Curled around my down-feathered pillow, as Chicken Pox created a polka dot motif all over my body, my father stood at the end of my bed with the best pill for relief — ever.
“Honey, I have a gift for you,” he smiled. “I know how much you love to color.” Then, handing me a Shirley Temple coloring book, along with a new box of Crayola crayons, I instantly forgot the feeling that a thousand mosquitoes had just attacked my body.
“Thank you, Daddy!” I squealed, reaching for the gift. But, as quickly as my excitement rose, it plummeted.
“Remember, you must color inside the lines if you want to make it pretty.”
Opening the book, Shirley sat in all her ringlet glory, holding a doll in a frilly dress. Wanting the first man who ever loved me to be proud of my endeavors, I painstakingly struggled to fit the kaleidoscope of red, yellow, green, and purple inside the black lines of her image. Feeling the urge to let loose, it wasn’t long before rainbows, curly Q’s, squiggles, and dots found their way onto the page. Six-year-old hearts instinctively know that art should have no limitations. Unfortunately, the rest of my life didn’t fare as well.
We’re all products of the generation we were born into, and with that also comes conditioning. In the 1950s and ’60s, I was a prisoner, chained to a world of rules, regulations, boundaries, and, especially, expectations: be kind, selfless, and perfect. Any action that dishonored the family name was a big no-no and punishable not with death, but worse. My mother’s silence. And thinking or acting outside the box in school was typically met with a lift to the eyebrow and a call to your parents.
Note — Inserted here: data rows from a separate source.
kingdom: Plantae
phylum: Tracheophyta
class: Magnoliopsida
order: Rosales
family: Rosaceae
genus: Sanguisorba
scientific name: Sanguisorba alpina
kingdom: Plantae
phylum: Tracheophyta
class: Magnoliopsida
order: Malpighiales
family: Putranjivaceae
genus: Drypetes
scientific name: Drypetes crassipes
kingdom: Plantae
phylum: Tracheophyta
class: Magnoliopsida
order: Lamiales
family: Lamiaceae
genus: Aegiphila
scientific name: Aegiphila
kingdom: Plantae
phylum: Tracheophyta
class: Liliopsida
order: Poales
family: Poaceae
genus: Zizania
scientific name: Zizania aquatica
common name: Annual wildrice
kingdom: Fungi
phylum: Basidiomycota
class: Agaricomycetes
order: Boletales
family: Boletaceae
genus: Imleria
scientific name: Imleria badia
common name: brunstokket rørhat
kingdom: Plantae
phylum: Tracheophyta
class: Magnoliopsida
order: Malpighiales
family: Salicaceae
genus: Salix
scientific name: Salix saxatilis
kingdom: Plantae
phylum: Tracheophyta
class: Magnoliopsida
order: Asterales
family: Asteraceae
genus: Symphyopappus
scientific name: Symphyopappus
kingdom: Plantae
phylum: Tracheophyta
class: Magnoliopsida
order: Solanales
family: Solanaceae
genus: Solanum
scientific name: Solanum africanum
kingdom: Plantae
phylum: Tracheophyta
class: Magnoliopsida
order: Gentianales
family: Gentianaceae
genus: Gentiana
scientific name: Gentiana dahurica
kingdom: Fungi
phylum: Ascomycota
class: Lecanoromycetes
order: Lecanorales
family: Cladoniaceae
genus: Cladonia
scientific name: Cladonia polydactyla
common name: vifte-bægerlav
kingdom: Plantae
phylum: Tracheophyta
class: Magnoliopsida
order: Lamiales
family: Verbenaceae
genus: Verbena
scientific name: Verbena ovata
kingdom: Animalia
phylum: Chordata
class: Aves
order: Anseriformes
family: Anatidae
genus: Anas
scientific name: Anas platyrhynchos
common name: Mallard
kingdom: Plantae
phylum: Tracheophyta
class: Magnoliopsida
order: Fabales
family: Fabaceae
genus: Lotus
To say my life has been politically correct, doing what was right, and living according to plan, with no erratic doodling in the margins, is like saying, after winter comes spring — predictable. Fortunately, one day, I woke up.
When I first became a mother in 1981and held my daughter Michelle in my arms, I made a conscious decision that her life, and any future children, would follow a different path.
While manners and respect would be a must, and meeting deadlines and punctuality important, I wanted them to be non-conformists when it came to speaking their minds, standing up for themselves, and feeling the beat that drove their dancing soul. Like my parents before, I strove to give them everything I thought I didn’t have. Only this time, it didn’t have to come with a paycheck. The masterpiece of their lives wouldn’t be the result of rigid rule-following, but in the joyful prance down the often crooked path, their experiences would bring.
Not long ago, I found myself telling Jenni (my number 2), “Go for it,” when she decided to leave a ten-year teaching career, a profession she loved with security, and moved back to San Diego. She’d go with no job in sight, no home to move into. All she had was her leap of faith. Waving goodbye, it hit me, “Why don’t I give myself the same permission. I never tell them not to try.” Perhaps it was time I became my child.
I think we’ve all done this – given consent to others while not allowing ourselves the same courtesy. It’s a beautiful expression of our love to be selfless, but we need to treat ourselves with the same reverence.
So, the next time I’m faced with “what’s expected,” I’ll first dive into my box of 100 freshly sharpened crayons and ask, “What would I tell my children to do?” Then, pulling out the brightest crayon I find, I’ll start creating. Our lives should be about exploring color as each new day presents itself, and there’s no better way to explore it than outside the lines.